Le bracelet électronique mobile

La loi du 12 décembre 2005 a également institué le placement sous surveillance électronique mobile. Cette mesure peut s'appliquer après l'exécution de la peine d'emprisonnement 42 ( * ) dans le cadre soit du suivi socio-judiciaire, soit de la surveillance judiciaire, soit de la libération conditionnelle aux auteurs des infractions pour lesquelles un suivi socio-judiciaire est encouru.

Le consentement de l'intéressé est nécessaire (mais le refus est susceptible de justifier une réincarcération) et la durée maximale du placement a été limitée à deux ans renouvelables une fois en matière correctionnelle et deux fois en matière criminelle.

Une expérimentation est en cours dans le cadre de la surveillance judiciaire ou de la libération conditionnelle -ces deux modalités d'application du PSEM étant seules susceptibles d'autoriser une application immédiate de cet instrument. Le projet concerne une quinzaine de bracelets sur 6 mois et représente un coût de 150.000 euros (sur la base d'un coût journalier de 60 euros incluant matériel et surveillance).
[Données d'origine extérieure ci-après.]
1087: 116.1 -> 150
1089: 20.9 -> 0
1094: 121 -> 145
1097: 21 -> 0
Selon les informations données par M. Pascal Clément devant le Parlement lors du débat sur la loi relative au traitement de la récidive, le nombre maximal de criminels sexuels ayant purgé plus de dix ans de détention serait de l'ordre de 700 et plus de 10 % d'entre eux pourraient être considérés comme potentiellement dangereux et donc susceptibles de se voir appliquer le placement sous surveillance électronique mobile.

Selon les témoignages recueillis par votre commission lors de l'examen de la loi relative au traitement de la récidive, le bracelet électronique mobile -comme le placement sous surveillance électronique fixe- n'est réellement adapté que pour des personnes aptes à en comprendre le fonctionnement et surtout à intégrer les obligations (principalement l'interdiction de paraître en certains lieux) dont il est assorti. Aussi, ces dispositifs ne semblent en tout état de cause pas convenir pour les personnes atteintes de troubles mentaux.
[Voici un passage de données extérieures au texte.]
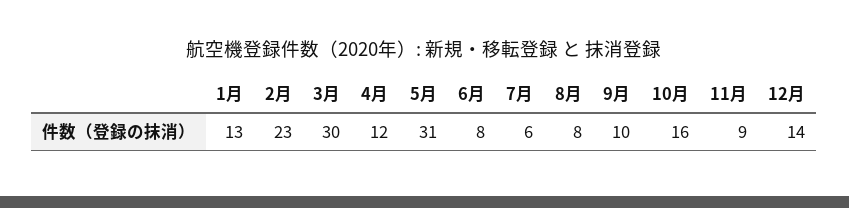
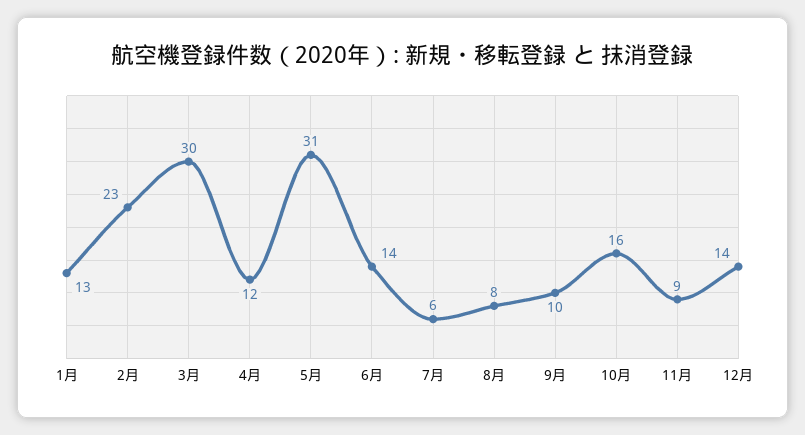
6月: 8 -> 14

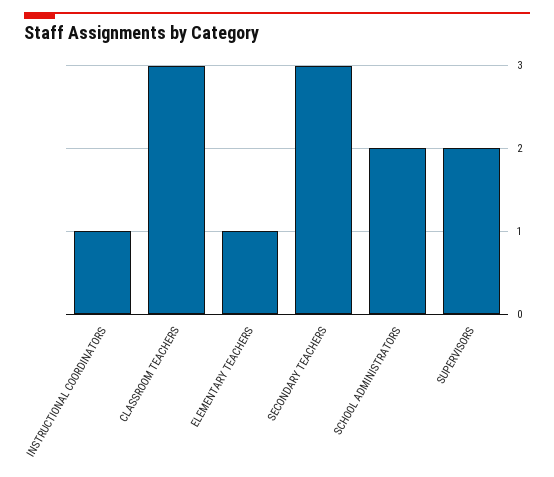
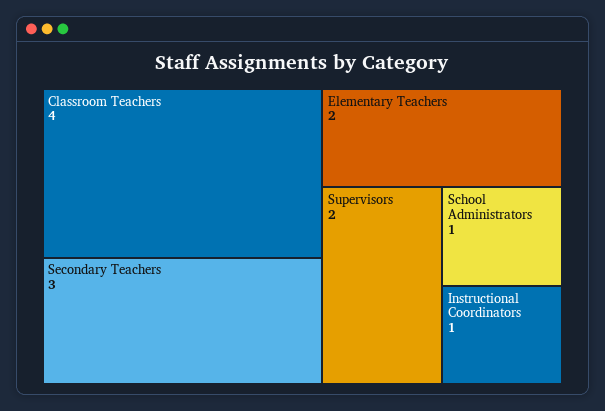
CLASSROOM TEACHERS: 3 -> 4
ELEMENTARY TEACHERS: 1 -> 2
SCHOOL ADMINISTRATORS: 2 -> 1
* 35 Dans ce cas, la décision de mettre fin à cette période de sûreté n'est possible qu'au terme d'une période de 30 ans et après une expertise réalisée par un collège de trois experts désignés par le bureau de la Cour de cassation afin de se prononcer sur l'état de dangerosité du condamné (art. 720-4 du code de procédure pénale).

* 36 9 cycles se sont déroulés au cours de l'année 2004 correspondant à l'observation de 289 détenus.

* 37 Selon le rapport d'activité pour 2004, 37,7 % des détenus étaient incarcérés pour une affaire de moeurs, 35 % pour des affaires de meurtre. Sur les 289 détenus observés en 2004, 70 ont fait l'objet de signalements psychiatriques justifiant un suivi par le SMPR.

* 38 Ces informations sont conservées dans le fichier pendant un délai de 30 ans s'il s'agit d'un crime ou d'un délit puni de dix ans d'emprisonnement et un délai de 20 ans dans les autres cas.

* 39 L'injonction de soins peut également être prononcée par le juge de l'application des peines au vu d'une nouvelle expertise, en particulier lorsque, après sa condamnation, l'auteur d'une infraction sexuelle reconnaît les faits reprochés et devient ainsi accessible aux soins.

* 40 En cas de meurtre ou assassinat d'un mineur, précédé ou accompagné de viol, de torture ou actes de barbarie, l'expertise devra être réalisée par deux experts.

* 41 Celui-ci peut refuser le traitement -en vertu du principe du « consentement aux soins » inspiré par l'éthique médicale ainsi que par un souci d'efficacité thérapeutique- mais il s'expose à la mise à exécution de l'emprisonnement prononcé par la juridiction (art. 131-36-4, alinéa 2 du code pénal). En effet, il convient de rappeler que l'inobservation par le condamné des obligations résultant du suivi pourra être sanctionnée par un emprisonnement dont la durée sera initialement fixée par la décision de condamnation. Il appartient au juge de l'application des peines d'ordonner, le cas échéant, l'exécution de cet emprisonnement.

* 42 Il peut être décidé par le juge dans trois cadres distincts : la libération conditionnelle, le suivi socio-judiciaire et la surveillance judiciaire, nouveau dispositif qui permet d'imposer au condamné certaines obligations pendant la durée correspondant aux réductions de peine qu'il a obtenues.